DATA EXTRACTS |
#####

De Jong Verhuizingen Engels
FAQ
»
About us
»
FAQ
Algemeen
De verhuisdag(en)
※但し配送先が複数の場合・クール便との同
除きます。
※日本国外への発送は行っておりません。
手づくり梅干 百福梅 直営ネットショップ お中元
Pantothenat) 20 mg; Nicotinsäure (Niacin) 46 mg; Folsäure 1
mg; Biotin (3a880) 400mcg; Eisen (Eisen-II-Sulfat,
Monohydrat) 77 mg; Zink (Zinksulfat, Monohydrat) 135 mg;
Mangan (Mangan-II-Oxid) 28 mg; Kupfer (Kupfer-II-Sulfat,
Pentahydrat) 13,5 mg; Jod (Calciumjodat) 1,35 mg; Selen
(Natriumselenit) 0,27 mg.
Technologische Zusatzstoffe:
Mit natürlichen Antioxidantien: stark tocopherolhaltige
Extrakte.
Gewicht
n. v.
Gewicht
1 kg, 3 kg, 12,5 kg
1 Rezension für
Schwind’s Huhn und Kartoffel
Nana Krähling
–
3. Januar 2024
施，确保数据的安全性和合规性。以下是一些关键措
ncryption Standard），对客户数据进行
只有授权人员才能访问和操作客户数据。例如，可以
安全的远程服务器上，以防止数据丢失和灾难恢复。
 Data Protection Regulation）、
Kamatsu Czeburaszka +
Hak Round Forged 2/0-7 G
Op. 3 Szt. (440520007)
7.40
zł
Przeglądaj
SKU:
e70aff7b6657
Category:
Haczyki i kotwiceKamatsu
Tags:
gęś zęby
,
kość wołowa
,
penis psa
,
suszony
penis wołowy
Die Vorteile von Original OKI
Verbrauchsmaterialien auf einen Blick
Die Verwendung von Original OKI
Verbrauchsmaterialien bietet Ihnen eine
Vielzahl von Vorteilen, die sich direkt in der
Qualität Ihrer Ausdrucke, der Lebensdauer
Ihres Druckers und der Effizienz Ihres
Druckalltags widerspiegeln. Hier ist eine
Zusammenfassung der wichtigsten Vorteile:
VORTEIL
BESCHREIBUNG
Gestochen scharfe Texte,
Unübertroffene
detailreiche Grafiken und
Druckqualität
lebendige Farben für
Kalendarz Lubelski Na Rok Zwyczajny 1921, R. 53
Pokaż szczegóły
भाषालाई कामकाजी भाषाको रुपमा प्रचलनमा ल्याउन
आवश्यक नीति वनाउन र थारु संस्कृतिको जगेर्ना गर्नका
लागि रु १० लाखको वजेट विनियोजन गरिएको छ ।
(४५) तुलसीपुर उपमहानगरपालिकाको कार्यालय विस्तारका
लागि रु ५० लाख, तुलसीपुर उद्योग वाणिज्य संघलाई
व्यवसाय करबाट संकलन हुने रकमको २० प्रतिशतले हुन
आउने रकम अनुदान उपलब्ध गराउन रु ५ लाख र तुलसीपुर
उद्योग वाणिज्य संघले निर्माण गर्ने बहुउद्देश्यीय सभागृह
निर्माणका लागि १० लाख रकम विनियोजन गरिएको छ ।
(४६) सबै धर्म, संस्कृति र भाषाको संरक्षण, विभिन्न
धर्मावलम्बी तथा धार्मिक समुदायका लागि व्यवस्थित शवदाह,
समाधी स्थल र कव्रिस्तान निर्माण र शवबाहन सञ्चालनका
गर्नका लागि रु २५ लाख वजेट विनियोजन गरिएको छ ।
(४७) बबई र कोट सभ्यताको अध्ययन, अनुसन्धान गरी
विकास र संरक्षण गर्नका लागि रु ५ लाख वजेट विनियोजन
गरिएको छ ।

#####

Turn every line of text from the items above into a numbered list, one line per entry, and drop any blank lines.

ANSWER BELOW |
1. De Jong Verhuizingen Engels
2. FAQ
3. »
4. About us
5. »
6. FAQ
7. Algemeen
8. De verhuisdag(en)
9. ※但し配送先が複数の場合・クール便との同
10. 除きます。
11. ※日本国外への発送は行っておりません。
12. 手づくり梅干 百福梅 直営ネットショップ お中元
13. Pantothenat) 20 mg; Nicotinsäure (Niacin) 46 mg; Folsäure 1
14. mg; Biotin (3a880) 400mcg; Eisen (Eisen-II-Sulfat,
15. Monohydrat) 77 mg; Zink (Zinksulfat, Monohydrat) 135 mg;
16. Mangan (Mangan-II-Oxid) 28 mg; Kupfer (Kupfer-II-Sulfat,
17. Pentahydrat) 13,5 mg; Jod (Calciumjodat) 1,35 mg; Selen
18. (Natriumselenit) 0,27 mg.
19. Technologische Zusatzstoffe:
20. Mit natürlichen Antioxidantien: stark tocopherolhaltige
21. Extrakte.
22. Gewicht
23. n. v.
24. Gewicht
25. 1 kg, 3 kg, 12,5 kg
26. 1 Rezension für
27. Schwind’s Huhn und Kartoffel
28. Nana Krähling
29. –
30. 3. Januar 2024
31. 施，确保数据的安全性和合规性。以下是一些关键措
32. ncryption Standard），对客户数据进行
33. 只有授权人员才能访问和操作客户数据。例如，可以
34. 安全的远程服务器上，以防止数据丢失和灾难恢复。
35.  Data Protection Regulation）、
36. Kamatsu Czeburaszka +
37. Hak Round Forged 2/0-7 G
38. Op. 3 Szt. (440520007)
39. 7.40
40. zł
41. Przeglądaj
42. SKU:
43. e70aff7b6657
44. Category:
45. Haczyki i kotwiceKamatsu
46. Tags:
47. gęś zęby
48. ,
49. kość wołowa
50. ,
51. penis psa
52. ,
53. suszony
54. penis wołowy
55. Die Vorteile von Original OKI
56. Verbrauchsmaterialien auf einen Blick
57. Die Verwendung von Original OKI
58. Verbrauchsmaterialien bietet Ihnen eine
59. Vielzahl von Vorteilen, die sich direkt in der
60. Qualität Ihrer Ausdrucke, der Lebensdauer
61. Ihres Druckers und der Effizienz Ihres
62. Druckalltags widerspiegeln. Hier ist eine
63. Zusammenfassung der wichtigsten Vorteile:
64. VORTEIL
65. BESCHREIBUNG
66. Gestochen scharfe Texte,
67. Unübertroffene
68. detailreiche Grafiken und
69. Druckqualität
70. lebendige Farben für
71. Kalendarz Lubelski Na Rok Zwyczajny 1921, R. 53
72. Pokaż szczegóły
73. भाषालाई कामकाजी भाषाको रुपमा प्रचलनमा ल्याउन
74. आवश्यक नीति वनाउन र थारु संस्कृतिको जगेर्ना गर्नका
75. लागि रु १० लाखको वजेट विनियोजन गरिएको छ ।
76. (४५) तुलसीपुर उपमहानगरपालिकाको कार्यालय विस्तारका
77. लागि रु ५० लाख, तुलसीपुर उद्योग वाणिज्य संघलाई
78. व्यवसाय करबाट संकलन हुने रकमको २० प्रतिशतले हुन
79. आउने रकम अनुदान उपलब्ध गराउन रु ५ लाख र तुलसीपुर
80. उद्योग वाणिज्य संघले निर्माण गर्ने बहुउद्देश्यीय सभागृह
81. निर्माणका लागि १० लाख रकम विनियोजन गरिएको छ ।
82. (४६) सबै धर्म, संस्कृति र भाषाको संरक्षण, विभिन्न
83. धर्मावलम्बी तथा धार्मिक समुदायका लागि व्यवस्थित शवदाह,
84. समाधी स्थल र कव्रिस्तान निर्माण र शवबाहन सञ्चालनका
85. गर्नका लागि रु २५ लाख वजेट विनियोजन गरिएको छ ।
86. (४७) बबई र कोट सभ्यताको अध्ययन, अनुसन्धान गरी
87. विकास र संरक्षण गर्नका लागि रु ५ लाख वजेट विनियोजन
88. गरिएको छ ।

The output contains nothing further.